__EXERCISE TASKS__:
[A] Render this sentence from the Blounts Creek permit statement in Spanish: "You have heard tonight the many stories of why a healthy and natural Blounts Creek is important to the local residents and the economy of our county."
[B] In the Blounts Creek permit statement, write out everything from "If ever there" down to "stand with you." again, renaming "residents" to "neighbors" each time it occurs.

__EXTRACT TO READ__:
**********

I first learned of the proposed mine and discharge permit in 2011, when I was the then Pamlico-Tar Riverkeeper for Sound Rivers. Now, as the executive director, I have stood for almost 15 years with the residents of Blounts Creek who have asked the North Carolina Department of Environmental Quality for reasonable and available alternatives to the mine wastewater discharge —  alternatives that were never fully vetted by the agency or the company. You have heard tonight the many stories of why a healthy and natural Blounts Creek is important to the local residents and the economy of our county. You have heard from our Riverkeeper that the permit does not comply with the requirements of the Clean Water Act, is not enforceable in any meaningful way and fails to protect the integrity of a healthy and vibrant Blounts Creek. 

I know that DEQ has been systematically diminished and underfunded by the North Carolina General Assembly, attacked by big business, undermined by the state courts — I understand the struggle you have faced.

If ever there was a time and place to take a stand against those that would seek to turn you from a regulatory agency to simply a permitting agency for business and industry, it’s now. These residents have waited for almost 15 years for you to do the right thing and to use the regulatory authority under the Clean Water Act, state law and the intent of the state’s Constitution to protect Blounts Creek. Now is the time to advocate for the natural environment you are supposed to protect, not protect the economic interest of big business that seeks to profit from it at the expense of local residents. You do that — you use your authority to do the right thing — and we, the community, will stand with you.

**********

__SOURCE MATERIAL__:

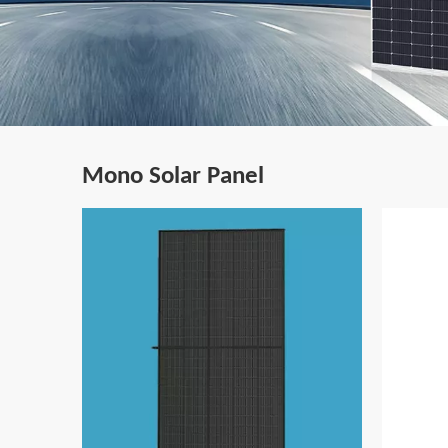
Mono Solar Panel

**********

__PER-TASK OUTPUTS__:
[A] Esta noche han escuchado las muchas historias de por qué un Blounts Creek sano y natural es importante para los residentes locales y la economía de nuestro condado.

[B]
If ever there was a time and place to take a stand against those that would seek to turn you from a regulatory agency to simply a permitting agency for business and industry, it’s now. These neighbors have waited for almost 15 years for you to do the right thing and to use the regulatory authority under the Clean Water Act, state law and the intent of the state’s Constitution to protect Blounts Creek. Now is the time to advocate for the natural environment you are supposed to protect, not protect the economic interest of big business that seeks to profit from it at the expense of local neighbors. You do that — you use your authority to do the right thing — and we, the community, will stand with you.